Answer these questions about the post below, one answer per line:
1. How many people make up the writer's legal department?
2. Why is the writer breaking the message into multiple posts?
3. From and to roughly what size has the family office's real estate portfolio grown?

- [TEXT SHOWN]:
+ + + + + + +

This is my first time posting since law school, or shortly thereafter. I got good advice here back then and am hoping to get some more now.
I'm breaking this down into multiple posts because I got logged out and lost my entire post earlier when I tried to make this thread.
BACKGROUND: Graduated middle of class from T14 and struck out in OCI (for any good firms at least) during ITE. Used family connections to get hired in-house at a family office. Worked my way up to GC-equivalent position at the family office, and have had that role for 5+ years now. My legal department is small, 3 people total. I'm located in NYC/SF/LA.
(http://www.autoadmit.com/thread.php?thread_id=5668105&forum_id=2#48578255) |
Date: January 22nd, 2025 1:45 PM Author: \'\"\'\"\'\"\'\'\"
PRACTICAL EXPERIENCE / SKILLS: Broadly speaking, two-pronged as follows:
(1) Real Estate: Since I started here, the family office has grown a real estate portfolio from ~$100 MM to ~$1 Bil. For the past 7+ years I've effectively handled all of the legal work for all transactions and financings, along with the non-litigation legal work for the management of the real estate portfolio generally -- all without ever needing to bring on outside counsel.

+ + + + + + +

- [DATA EXTRACT]:
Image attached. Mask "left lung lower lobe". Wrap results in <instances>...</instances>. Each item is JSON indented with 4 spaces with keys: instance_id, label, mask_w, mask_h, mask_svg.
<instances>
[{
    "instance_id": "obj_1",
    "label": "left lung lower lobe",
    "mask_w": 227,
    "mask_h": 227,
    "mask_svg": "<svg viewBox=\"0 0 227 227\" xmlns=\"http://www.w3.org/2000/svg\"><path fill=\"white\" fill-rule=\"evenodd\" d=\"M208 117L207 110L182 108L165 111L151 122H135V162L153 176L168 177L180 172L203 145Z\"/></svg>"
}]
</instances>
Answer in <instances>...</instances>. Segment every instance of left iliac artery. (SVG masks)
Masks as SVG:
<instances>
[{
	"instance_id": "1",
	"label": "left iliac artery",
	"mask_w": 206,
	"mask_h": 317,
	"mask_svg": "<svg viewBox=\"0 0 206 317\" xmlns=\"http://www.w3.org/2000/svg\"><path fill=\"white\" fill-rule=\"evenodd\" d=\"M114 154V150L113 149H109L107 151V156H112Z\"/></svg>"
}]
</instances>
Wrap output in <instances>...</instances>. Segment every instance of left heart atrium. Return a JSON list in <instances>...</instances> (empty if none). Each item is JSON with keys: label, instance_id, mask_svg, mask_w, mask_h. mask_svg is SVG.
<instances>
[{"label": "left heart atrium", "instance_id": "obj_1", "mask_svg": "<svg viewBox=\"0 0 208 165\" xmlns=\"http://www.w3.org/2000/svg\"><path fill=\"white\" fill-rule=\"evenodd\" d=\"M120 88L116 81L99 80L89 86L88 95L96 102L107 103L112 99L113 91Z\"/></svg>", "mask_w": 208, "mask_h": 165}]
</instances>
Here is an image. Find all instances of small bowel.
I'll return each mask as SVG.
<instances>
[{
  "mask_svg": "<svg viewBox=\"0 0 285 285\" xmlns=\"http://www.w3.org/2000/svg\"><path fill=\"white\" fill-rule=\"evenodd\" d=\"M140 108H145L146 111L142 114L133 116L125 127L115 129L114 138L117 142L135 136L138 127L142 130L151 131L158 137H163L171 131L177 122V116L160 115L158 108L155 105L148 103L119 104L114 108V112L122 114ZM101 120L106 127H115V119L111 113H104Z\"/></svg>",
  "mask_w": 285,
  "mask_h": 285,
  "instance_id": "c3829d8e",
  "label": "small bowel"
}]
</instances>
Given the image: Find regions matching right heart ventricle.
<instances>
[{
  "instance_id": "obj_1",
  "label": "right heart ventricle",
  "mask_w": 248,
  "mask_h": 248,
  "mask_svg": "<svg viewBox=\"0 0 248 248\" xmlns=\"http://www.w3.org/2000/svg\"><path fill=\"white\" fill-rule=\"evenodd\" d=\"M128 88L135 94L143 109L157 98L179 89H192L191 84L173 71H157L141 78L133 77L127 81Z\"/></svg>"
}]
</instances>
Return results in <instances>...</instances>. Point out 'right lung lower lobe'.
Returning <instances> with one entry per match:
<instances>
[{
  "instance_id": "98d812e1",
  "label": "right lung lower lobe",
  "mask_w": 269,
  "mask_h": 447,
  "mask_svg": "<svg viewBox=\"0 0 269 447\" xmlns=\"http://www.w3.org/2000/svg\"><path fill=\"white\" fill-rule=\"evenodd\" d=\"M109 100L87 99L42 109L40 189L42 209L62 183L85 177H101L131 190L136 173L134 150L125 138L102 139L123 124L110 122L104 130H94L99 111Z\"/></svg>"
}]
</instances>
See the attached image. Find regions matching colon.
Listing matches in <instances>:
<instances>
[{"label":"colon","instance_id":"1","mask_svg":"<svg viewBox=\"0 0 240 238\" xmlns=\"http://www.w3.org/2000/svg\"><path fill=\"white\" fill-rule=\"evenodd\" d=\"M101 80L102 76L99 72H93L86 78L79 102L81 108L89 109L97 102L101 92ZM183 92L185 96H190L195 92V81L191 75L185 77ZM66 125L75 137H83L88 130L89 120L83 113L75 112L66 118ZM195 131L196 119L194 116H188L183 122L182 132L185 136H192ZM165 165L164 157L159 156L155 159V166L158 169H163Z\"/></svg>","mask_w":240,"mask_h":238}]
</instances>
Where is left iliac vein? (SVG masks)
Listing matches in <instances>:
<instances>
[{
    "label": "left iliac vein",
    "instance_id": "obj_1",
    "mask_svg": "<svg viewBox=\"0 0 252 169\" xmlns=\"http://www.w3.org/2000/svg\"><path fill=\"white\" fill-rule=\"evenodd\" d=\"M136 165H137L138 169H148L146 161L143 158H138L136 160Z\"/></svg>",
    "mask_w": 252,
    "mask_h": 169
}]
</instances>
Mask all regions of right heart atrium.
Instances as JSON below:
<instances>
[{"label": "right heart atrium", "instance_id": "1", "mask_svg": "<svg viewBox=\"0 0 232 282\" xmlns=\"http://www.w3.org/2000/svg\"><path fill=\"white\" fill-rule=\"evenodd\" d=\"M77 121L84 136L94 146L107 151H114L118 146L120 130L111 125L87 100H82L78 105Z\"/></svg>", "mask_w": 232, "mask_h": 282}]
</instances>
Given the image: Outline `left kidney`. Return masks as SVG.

+ + + + + + +

- [EXPECTED ANSWER]:
1. Three people in total.
2. The writer got logged out and lost the entire post when first trying to make the thread.
3. From about $100 million to about $1 billion.